A copula model can be constructed as follows. Begin with $n$ random variables with distribution functions $F_{X_1}\left(x_1\right), F_{X_2}\left(x_2\right), \ldots, F_{X_n}\left(x_n\right)$ . The joint distribution function is created by applying the copula function, $C$ , as

$F_{X_{1}, \ldots, X_{n}}\left(x_{1}, \ldots, x_{n}\right)=C\left[F_{X_{1}}\left(x_{1}\right), \ldots, F_{X_{n}}\left(x_{n}\right)\right]$

Only certain functions can be used as copula functions in order to ensure that regardless of the n input distribution functions, the resulting function is a legitimate multivariate distribution function.
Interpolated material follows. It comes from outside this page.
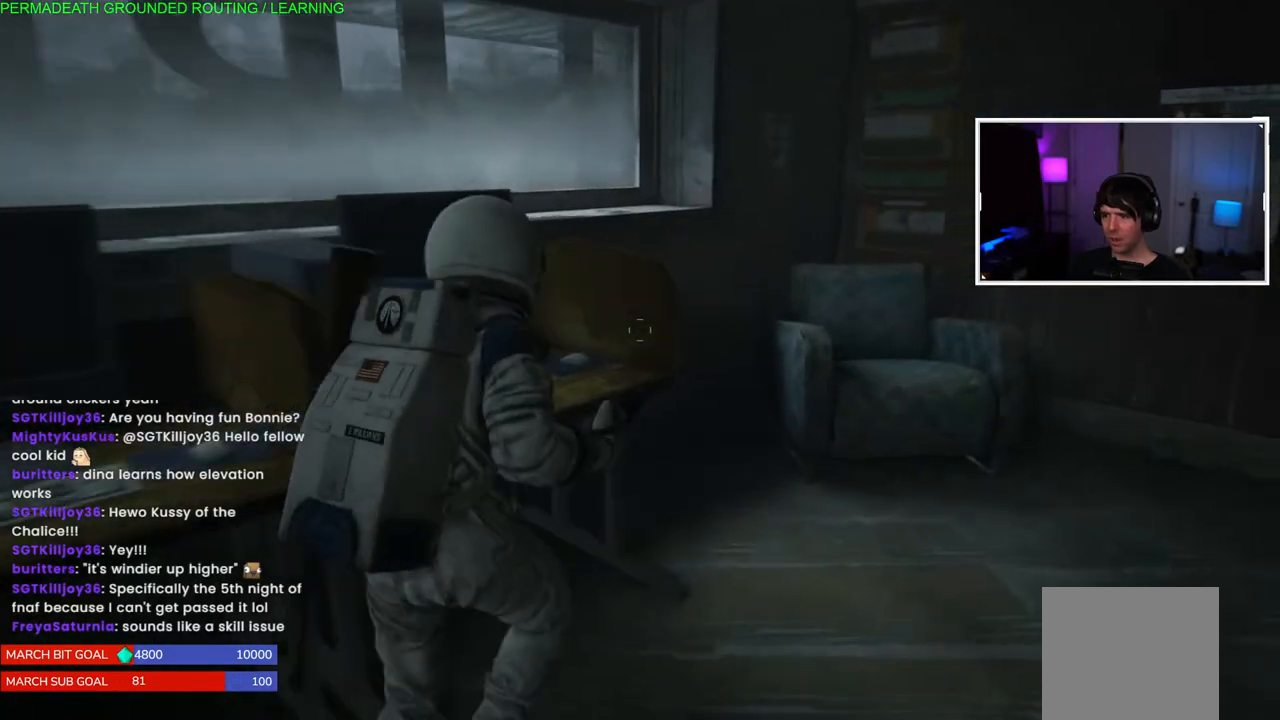
{"buttons": ["L1"], "left_stick": "up-right", "right_stick": "right", "events": []}
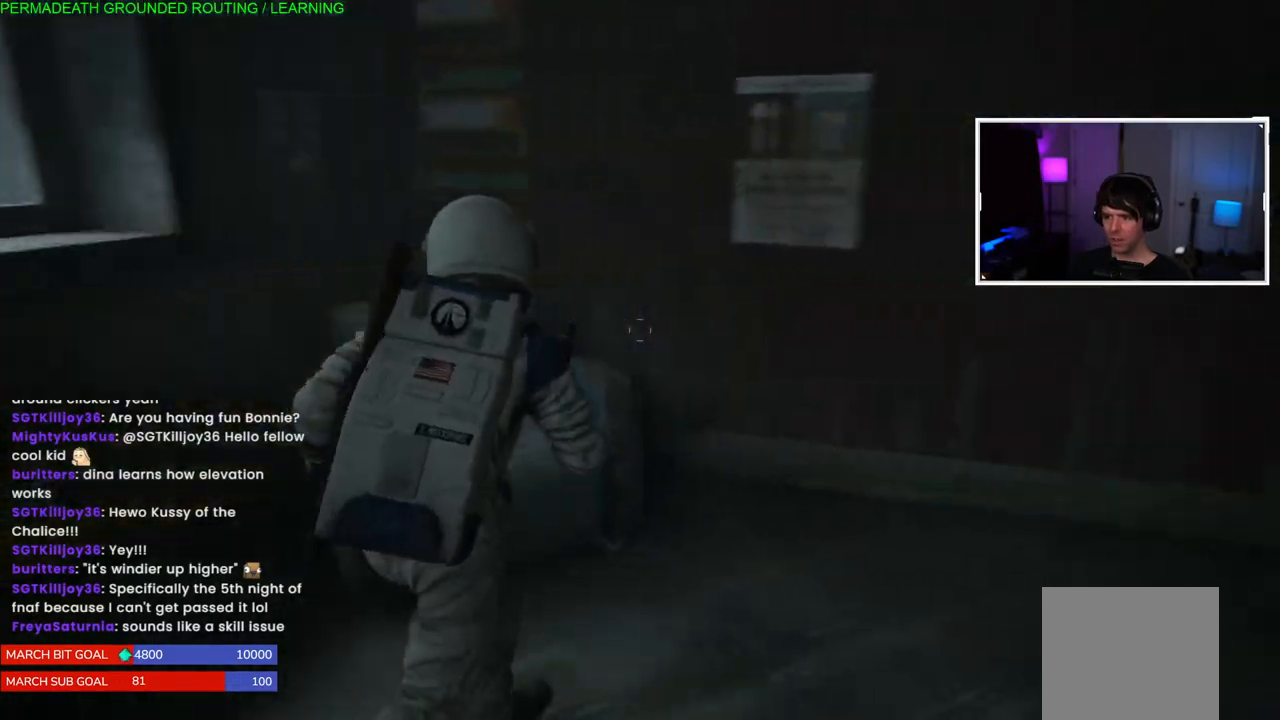
{"buttons": ["L1"], "left_stick": "up-right", "right_stick": "right", "events": []}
The key is that the copula creates the dependence structure independently of the marginal distributions. This concept of defining a multivariate dependence structure (and hence copula) is based on Sklar’s theorem, which states:

Sklar’s Theorem (Sklar 1959): Let F be an n-dimensional joint cumulative distribution function for the random variables X₁, X₂, . . . , X_n with marginal distribution functions F₁(x₁), F₂(x₂), . . . , F_n(x_n). Then there exists a Copula function, C, such that

$F_{X_{1}, \ldots, X_{n}}\left(x_{1}, \ldots, x_{n}\right)=C\left[F_{1}\left(x_{1}\right), \ldots, F_{n}\left(x_{n}\right)\right]$

If the marginal distributions are continuous, then C is unique. If any distribution is discrete, then C is uniquely defined on the support of the joint distribution.

In the case of continuous distributions, the multivariate dependence structure and marginal distributions can be separated and the copula can be considered “independent” of the margins (Joe 1997, 12–13). The copula thus allows arbitrary continuous marginal distributions to be combined and describes their dependence structure.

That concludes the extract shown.